In this file photo, horse-drawn carriage roll through

In this file photo, horse-drawn carriage roll through New York's Central Park. Credit: AP/Mary Altaffer, File

City Council Speaker Melissa Mark-Viverito said Wednesday the council would still take up a proposal to ban Central Park's horse-drawn carriages, though its legislative path was still being worked out.

Her remarks came after the leader of a key council committee, formerly undecided Councilman Rafael Espinal, declared his opposition to a ban.

"Once the bill is introduced, we will discuss . . . what committee it falls under," Mark-Viverito said at City Hall. "Right now, I can't tell you, because we have to determine all the language of the bill and who has the oversight."

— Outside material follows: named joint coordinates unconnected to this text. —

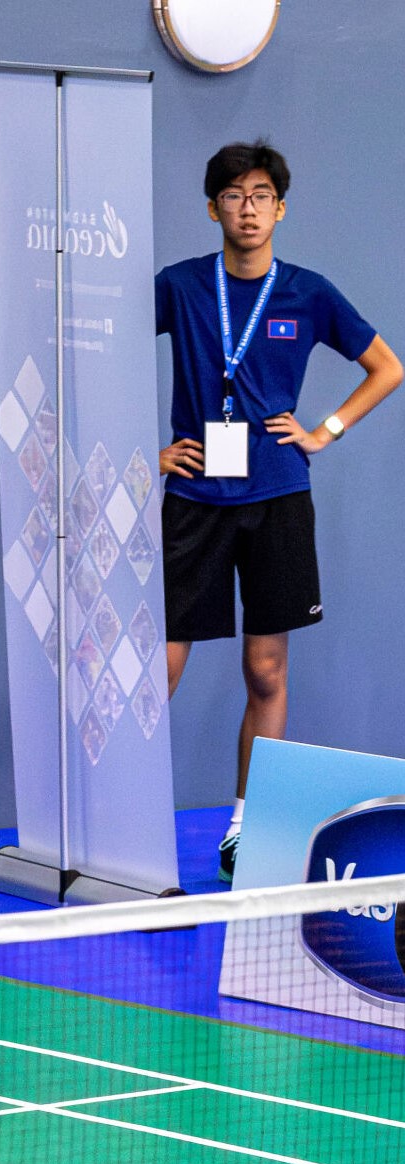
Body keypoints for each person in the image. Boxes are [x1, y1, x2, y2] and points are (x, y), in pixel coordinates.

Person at [155, 142, 402, 883]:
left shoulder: (307, 291)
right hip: (194, 500)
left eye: (262, 194)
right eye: (233, 195)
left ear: (281, 208)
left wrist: (323, 430)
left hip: (278, 498)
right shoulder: (180, 286)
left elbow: (387, 367)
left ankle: (244, 827)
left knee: (265, 668)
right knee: (156, 670)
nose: (249, 207)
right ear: (212, 209)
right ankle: (122, 821)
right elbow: (92, 349)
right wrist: (149, 454)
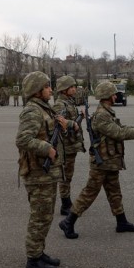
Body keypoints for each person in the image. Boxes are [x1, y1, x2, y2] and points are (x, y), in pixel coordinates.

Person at [59, 82, 134, 239]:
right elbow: (118, 132)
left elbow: (120, 128)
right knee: (90, 193)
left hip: (110, 160)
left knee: (114, 192)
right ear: (108, 97)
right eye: (114, 94)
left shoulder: (107, 112)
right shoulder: (102, 115)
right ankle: (68, 221)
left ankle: (121, 222)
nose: (116, 96)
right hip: (102, 162)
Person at [15, 71, 68, 268]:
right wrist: (47, 148)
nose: (50, 90)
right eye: (47, 87)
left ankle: (39, 252)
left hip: (46, 173)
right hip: (38, 174)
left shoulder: (43, 108)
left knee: (45, 216)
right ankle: (33, 259)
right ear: (37, 90)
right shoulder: (32, 111)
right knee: (39, 217)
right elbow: (23, 139)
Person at [53, 75, 86, 216]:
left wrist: (80, 118)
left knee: (68, 174)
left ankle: (66, 202)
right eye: (71, 87)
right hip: (65, 146)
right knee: (65, 175)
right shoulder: (60, 104)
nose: (74, 89)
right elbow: (59, 122)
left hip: (71, 144)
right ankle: (65, 204)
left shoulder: (69, 102)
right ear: (64, 90)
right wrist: (74, 124)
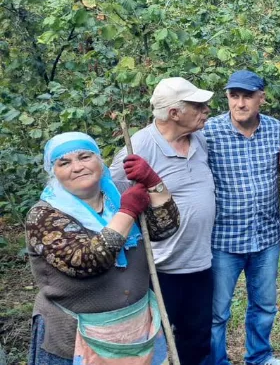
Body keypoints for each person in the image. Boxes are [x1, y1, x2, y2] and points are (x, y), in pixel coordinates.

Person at [26, 133, 179, 364]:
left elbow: (164, 228)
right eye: (64, 162)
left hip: (136, 328)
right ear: (53, 172)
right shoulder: (44, 215)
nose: (77, 167)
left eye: (85, 156)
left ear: (100, 160)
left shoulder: (117, 194)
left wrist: (154, 184)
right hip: (74, 335)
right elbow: (88, 261)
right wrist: (127, 213)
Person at [111, 76, 216, 365]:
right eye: (199, 106)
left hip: (201, 262)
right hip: (160, 268)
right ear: (174, 113)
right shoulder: (140, 147)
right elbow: (112, 201)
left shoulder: (199, 138)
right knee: (156, 341)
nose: (207, 110)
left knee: (197, 338)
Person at [204, 70, 280, 365]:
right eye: (234, 96)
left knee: (265, 304)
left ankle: (260, 356)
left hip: (266, 235)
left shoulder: (276, 130)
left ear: (261, 98)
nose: (240, 103)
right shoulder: (209, 132)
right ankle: (216, 361)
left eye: (247, 96)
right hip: (224, 238)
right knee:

She was peppered with questions about the progress of the ban effort, and said only that it was "inaccurate" to say legislation has not been drafted, but she is "not at liberty" to discuss the contents. "Some action will be taken at some point," she said.

Espinal (D-Brooklyn), chairman of the Consumer Affairs Committee, where past carriage-related bills have originated, said outside City Hall that he believes the horses are well-treated and the industry is well-regulated. He said his next task is to persuade what he estimates are 26 undecided colleagues on the 51-member council "because that's where the battle lies" to stop a ban.

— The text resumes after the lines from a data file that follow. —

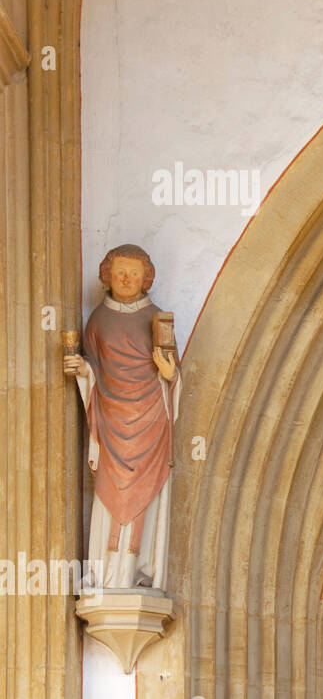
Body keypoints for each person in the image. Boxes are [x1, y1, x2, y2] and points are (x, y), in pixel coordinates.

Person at [64, 244, 180, 591]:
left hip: (150, 422)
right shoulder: (98, 319)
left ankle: (140, 571)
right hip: (112, 422)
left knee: (149, 491)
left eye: (134, 273)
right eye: (120, 272)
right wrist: (81, 369)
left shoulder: (158, 318)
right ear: (107, 276)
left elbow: (173, 375)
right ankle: (104, 572)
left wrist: (169, 372)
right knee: (108, 491)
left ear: (146, 279)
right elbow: (95, 368)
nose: (126, 279)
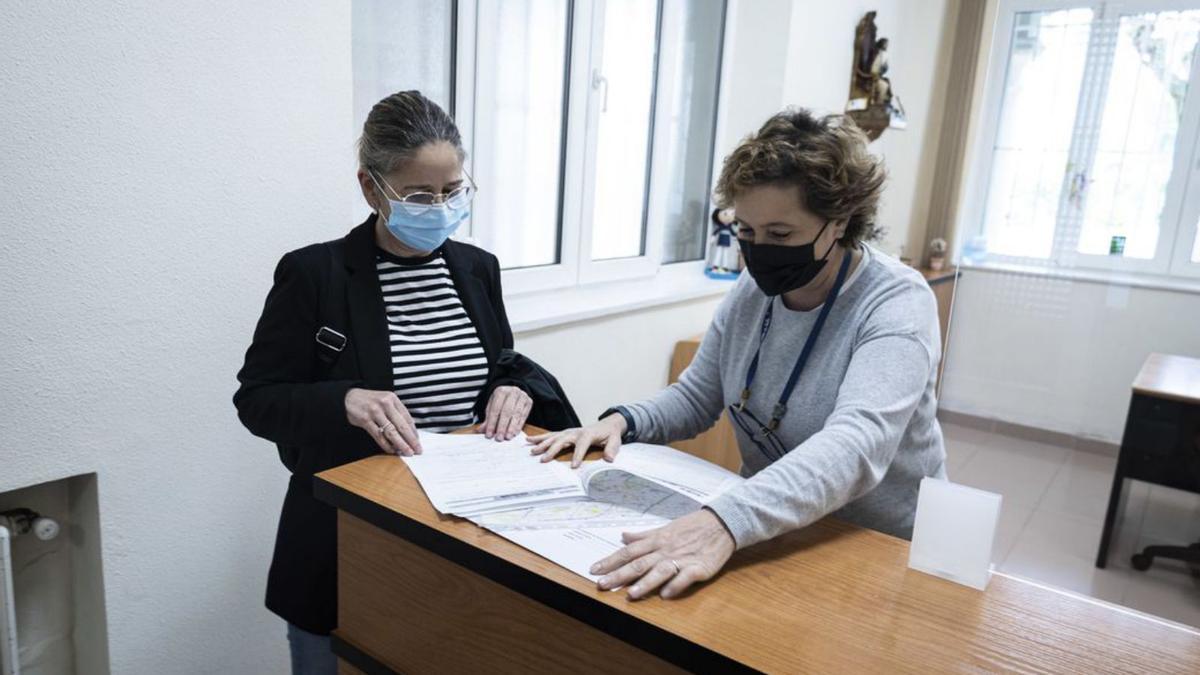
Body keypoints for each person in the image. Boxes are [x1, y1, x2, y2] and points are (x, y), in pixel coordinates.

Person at [529, 108, 946, 601]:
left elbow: (857, 444)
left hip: (874, 544)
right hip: (771, 527)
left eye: (780, 234)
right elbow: (697, 397)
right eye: (746, 231)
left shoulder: (896, 302)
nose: (758, 251)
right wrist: (622, 422)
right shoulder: (753, 289)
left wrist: (722, 521)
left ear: (839, 222)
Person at [234, 91, 547, 674]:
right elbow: (257, 400)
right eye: (420, 195)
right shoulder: (315, 274)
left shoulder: (478, 269)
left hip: (459, 536)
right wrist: (343, 399)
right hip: (346, 540)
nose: (440, 206)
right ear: (371, 187)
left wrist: (513, 388)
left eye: (452, 192)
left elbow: (500, 361)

No bill has been introduced yet in the council. Depending on the language, a bill could go through transportation or health committee or another committee.

Espinal stood with about two dozen carriage horse drivers. Several animal rights activists were nearby with signs accusing him of supporting animal abuse. Allie Feldman, director of New Yorkers for Clean, Livable, and Safe Streets, or NYCLASS, called his stance "disgraceful." Mayor Bill de Blasio, who has called the industry inhumane, has said he wants a ban enacted legislatively.